Le 6 avril 1995, Seagram annonce la vente de sa participation dans DuPont pour près de 8,8 milliards de dollars (voir aussi Bronfman vend DuPont). Trois jours plus tard, Seagram a annoncé qu’elle achetait MCA Inc. Seagram est devenue une entreprise majeure dans le domaine du divertissement avec sa participation à 80% de MCA Inc., évalué à 5,7 milliards de dollars américains. La vente comprenait Universal Pictures film studios, MCA Television Group, Putnam Berkley Group publishing (que Seagram a vendu pour 330 millions de dollars en 1996), MCA Music Entertainment Group (plus tard connu sous le nom de Universal Music Group), Universal theme parks et Spencer Gifts, une chaîne de boutiques de cadeaux (voir Seagrams achète MCA).
En 1998, Seagram acquiert la société de musique PolyGram N.V. pour plus de 10,3 milliards de dollars américains.
Vente à Vivendi
En 2000, Edgar Bronfman Jr. a annoncé que Seagram fusionnerait avec le conglomérat français Vivendi (une société d’eau et d’assainissement qui s’était développée dans le divertissement et la communication) et CANAL+ dans un échange d’actions pour lequel Vivendi a payé 42 milliards de dollars pour Seagram (voir Accord Seagram-Vivendi). Les Bronfman ont conservé environ 25 % de Seagram dans la société fusionnée, ce qui représente 8,6 % de Vivendi Universal. La société était dirigée par Jean-Marie Messier, PDG de Vivendi. Entre-temps, Vivendi Universal a vendu les propriétés des alcools de Seagram à Pernod Ricard et Diageo pour 8,15 milliards de dollars américains.

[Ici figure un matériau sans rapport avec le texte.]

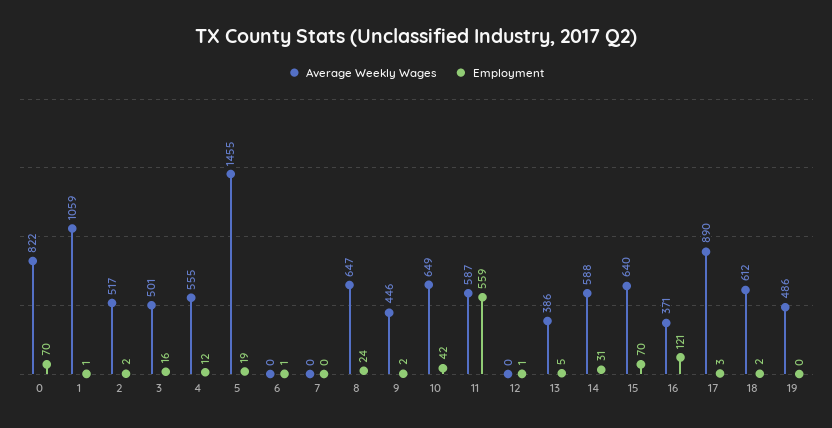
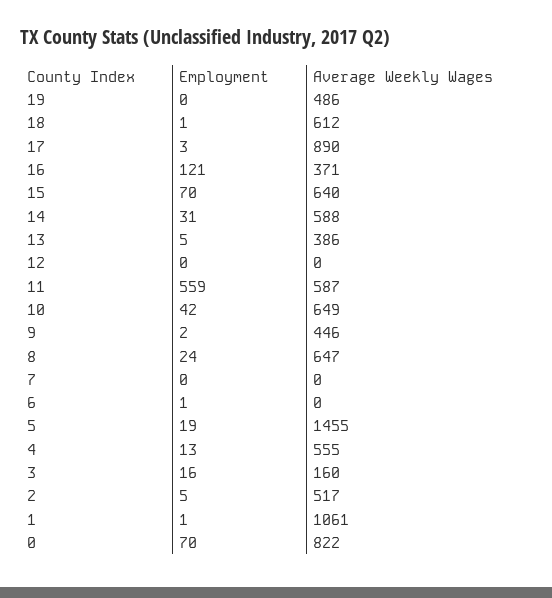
  {
    "Average Weekly Wages": {
      "0": 822,
-     "1": 1059,
+     "1": 1061,
      "2": 517,
-     "3": 501,
+     "3": 160,
      "4": 555,
      "5": 1455,
      "6": 0,
      "7": 0,
      "8": 647,
      "9": 446,
      "10": 649,
      "11": 587,
      "12": 0,
      "13": 386,
      "14": 588,
      "15": 640,
      "16": 371,
      "17": 890,
      "18": 612,
      "19": 486
    },
    "Employment": {
      "0": 70,
      "1": 1,
-     "2": 2,
+     "2": 5,
      "3": 16,
-     "4": 12,
+     "4": 13,
      "5": 19,
      "6": 1,
      "7": 0,
      "8": 24,
      "9": 2,
      "10": 42,
      "11": 559,
-     "12": 1,
+     "12": 0,
      "13": 5,
      "14": 31,
      "15": 70,
      "16": 121,
      "17": 3,
-     "18": 2,
+     "18": 1,
      "19": 0
    }
  }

L’opération Vivendi s’est révélée instable et la société nouvellement fusionnée a commencé à saigner de l’argent en quelques jours. Messier a commencé à acheter plus de sociétés sur les objections des Bronfmans. En 2002, Messier avait été licencié et la valeur des actions de Vivendi Universal était passée de 77 dollars par action à moins de 25 dollars. En 2003, Vivendi met aux enchères la collection d’art de Seagram pour payer ses dettes. Pendant tout ce temps, la famille Bronfman s’est départie de l’entreprise.